Brazil has played a prominent role in WTO negotiations in this regard. Last June, the country expressed its support for the initiative launched by the Cairns Group, which, among other commitments within the context of the COVID-19 pandemic, advocated the WFP exemption. This initiative is also in line with Brazil’s commitment within the G20 scope to continue to work with international organizations to coordinate actions and to identify and share good practices with the aim of facilitating the international flow of the needed goods and services in response to the COVID-19 pandemic. Brazil has also closely followed the discussions within the scope of the OECD on the COVID-19 impact on food security, which outlined the country’s ability to continuously meet its commitments on global food provision.

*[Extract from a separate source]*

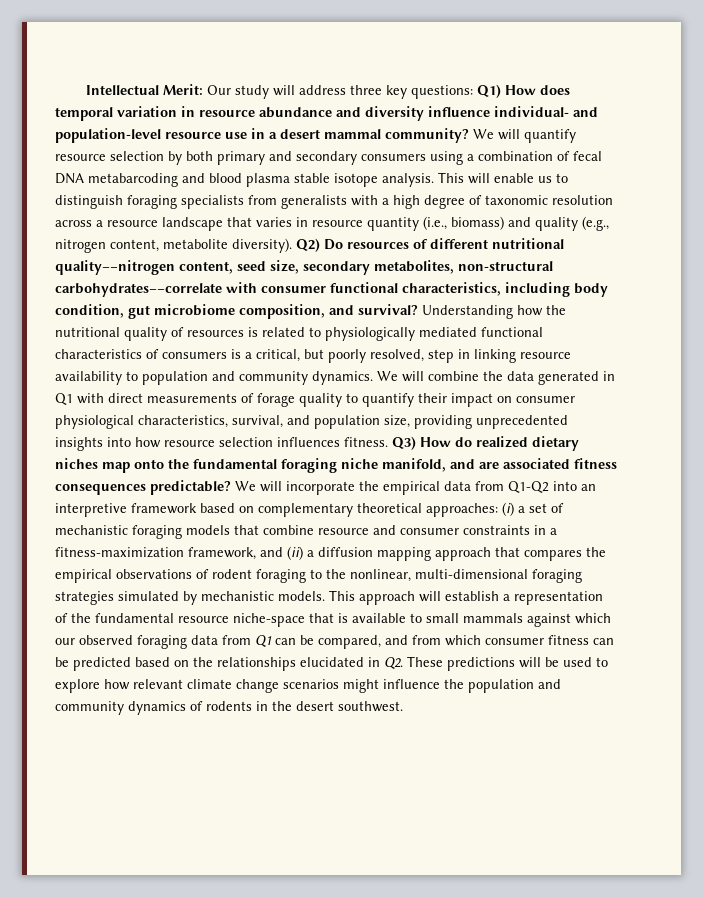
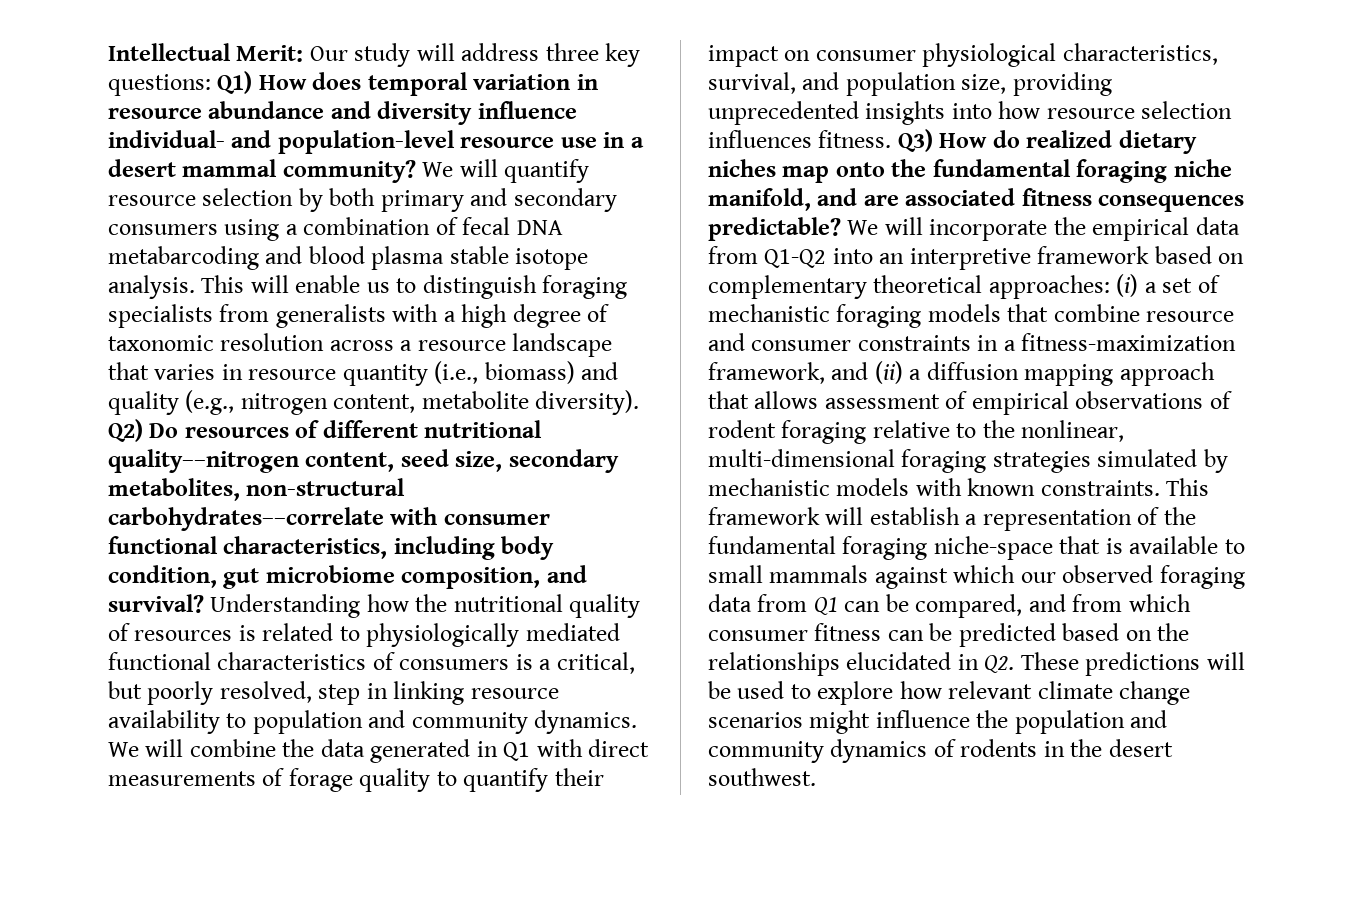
[524,547,606,561] compares the -> [754,391,968,409] allows assessment of
(306, 576) none -> [872,420,950,438] relative
[278,590,415,605] models. This approach -> [836,478,1210,496] [708,507,820,525] models with known constraints. This framework
[178,616,229,623] resource -> [842,536,928,560] foraging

Brazil’s engagement confirms its commitment to the promotion of food security not only domestically but also around the globe, thus contributing to the achievement of the Sustainable Development Goal 2.
The context of the COVID-19 pandemic and the prohibitions or restrictions imposed on agricultural exports in 2020 amplified the existing challenges facing WFP operations.
The Programme estimates that the number of severely food insecure people in the countries where it operates could have increased to 270 million by the end of 2020 - an 82 percent increase from before the pandemic.
The Brazilian government has established an important partnership with the WFP to respond to international calls for humanitarian aid. Examples of these Brazilian humanitarian initiatives, always in close collaboration with the WFP, include: i) provide food security, in 2020 and 2021, to 5,000 children aged 6 to 59 months in Namibia and to 1,220 Malian ethnic Peul refugees sheltered in the Sénou camp, 30 km south of the capital Bamako; ii) supply and distribute 4 thousand tons of processed rice from Brazil to Lebanon and another 4 thousand tons of the same product to Mozambique, in the aftermath of major disasters (explosion in the Port of Beirut, in August 2020, and cyclones that devastated Mozambique's food production capacity in 2019).